I’ve been waiting over two hours for Lucas to get here and pick me up, the hunger in my stomach starting to pinch and pull. Taking another sip from my water, I dig my phone out of my backpack to check again that my data is working, that there aren’t any missed emails or phone calls.
Nothing.
It’s strange that he isn’t here, especially since I called him yesterday to make sure that everything was still good-to-go. That he had my bus’ arrival time and knew what I’d be wearing. A comfortable pair of jeans and a loose red Diamondbacks t-shirt that I got when Sienna took me to a game for my birthday last year.
I try calling Lucas’ number, but it goes straight to voicemail again, and I let out a sigh.
There are plenty of people who would probably call me stupid. Running off to California to live with someone I don’t know at all, regardless of how simple he made everything sound on the phone. Having some of the same blood running in our veins doesn’t mean I’ll be safe.
There’s a point of pride I have, though, in still trying to trust people, even though it doesn’t come naturally. It would be so easy to give in to the idea that everyone I meet has an ulterior motive. My entire life so far
has done nothing but shove that idea in my face. Over and over again.
But that doesn’t mean I have to believe it’s true. I might not be able to be as bubbly and positive as my mother usually was, always able to see the bright side in every situation, but I can still try to believe that people are worth trusting. And I’m hopeful my time with Lucas will help prove that.
Letting out a sigh, I wander over to the information booth and grab a map of the bus system, resigning myself to the idea that I’m probably going to have to find my own way to Lucas’ house. He might not be here to get me, but I literally don’t have anywhere else to go, so I’m thankful I was at least smart enough to get his address for mail forwarding so I’m not just stuck here, completely helpless.
I close my eyes and look up, letting the sun wash over me, the air a bit more humid than I’m used to. Arizona has that dry, desert heat, devoid of any kind of moisture. You never feel like you’re sweating because it evaporates faster than you notice the dampness on your skin. The humidity of the beach cities in LA is going to be an adjustment.

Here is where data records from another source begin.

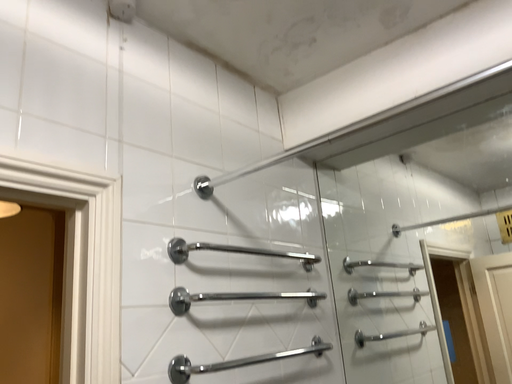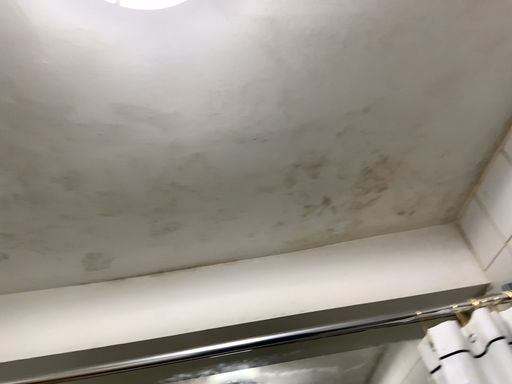
Question: How did the camera likely rotate when shooting the video?

Choices:
 (A) rotated left
 (B) rotated right

Answer: (B)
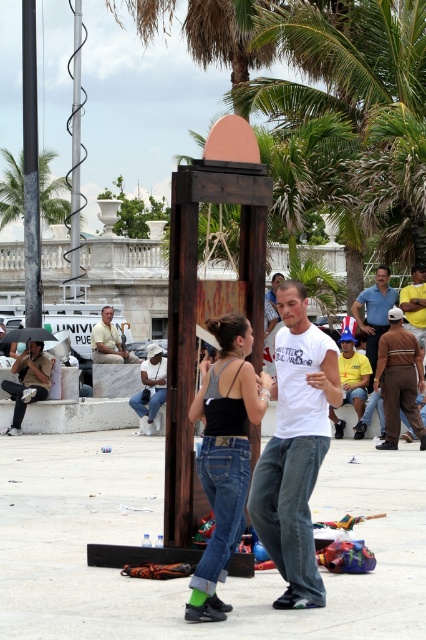
You are a photographer trying to capture the scene in the plaza. You notice two pairs of denim jeans at center and denim jeans at lower left. Which pair is positioned to the right side of the other?

The denim jeans at center is positioned to the right of denim jeans at lower left.

You are a tailor trying to determine which pair of jeans can accommodate a wider waistband. Given the scene described, which pair of jeans between the blue denim jeans at center and the dark blue jeans at lower left would you recommend?

The blue denim jeans at center has a greater width than the dark blue jeans at lower left, so it can accommodate a wider waistband.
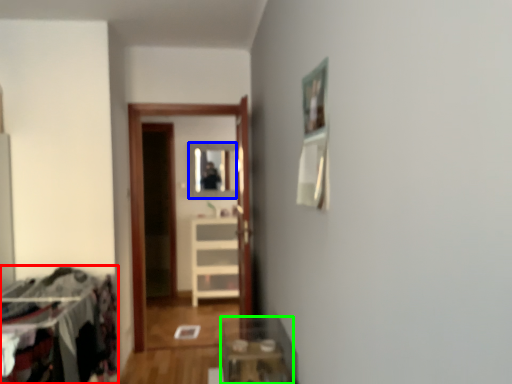
Question: Which is nearer to the laundry (highlighted by a red box)? mirror (highlighted by a blue box) or table (highlighted by a green box).

Choices:
 (A) mirror
 (B) table

Answer: (B)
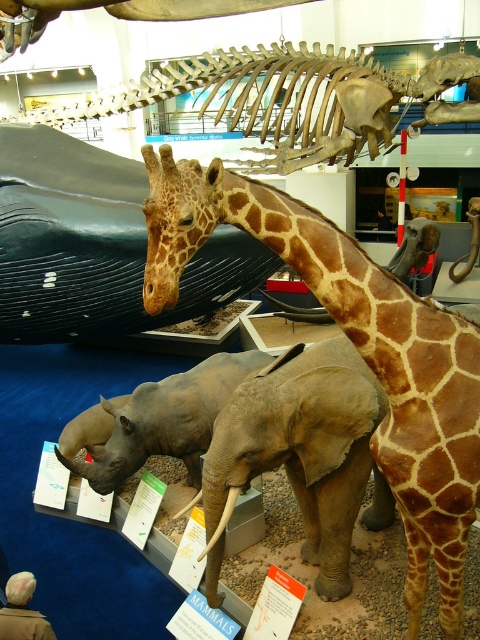
Question: Can you confirm if brown spotted giraffe at center is bigger than gray matte elephant at center?

Choices:
 (A) yes
 (B) no

Answer: (A)

Question: Which of the following is the farthest from the observer?

Choices:
 (A) gray matte elephant at center
 (B) brown spotted giraffe at center

Answer: (A)

Question: Which of the following is the closest to the observer?

Choices:
 (A) (300, 412)
 (B) (328, 305)

Answer: (B)

Question: Is brown spotted giraffe at center smaller than gray matte elephant at center?

Choices:
 (A) yes
 (B) no

Answer: (B)

Question: Is brown spotted giraffe at center below gray matte elephant at center?

Choices:
 (A) yes
 (B) no

Answer: (B)

Question: Which object appears farthest from the camera in this image?

Choices:
 (A) brown spotted giraffe at center
 (B) gray matte elephant at center

Answer: (B)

I take a seat against the building on the patterned brick that stretches across the passenger pickup area, making sure to get in a sliver of shade provided by a handful of palms clustered together, and take a look at the bus routes, trying to figure out a way to get to Lucas’ house.
Once I’ve sorted out a route for myself, I feel a little better, the bit of tightness in my chest that had been forming finally starting to loosen. Maybe by the time I get on the subway, then transfer between a few buses, he’ll be able to answer his phone if I call again.
I’m digging around in my wallet to double check the amount of cash I have, cringing as I remember that I spent a few dollars on snacks for the trip, when I hear my name.
I turn my head sharply, surprised, my eyes darting to the curb with the faintest glimmer of hope. Towards a truck parked at the curb and a blond guy rounding the back and looking in my direction.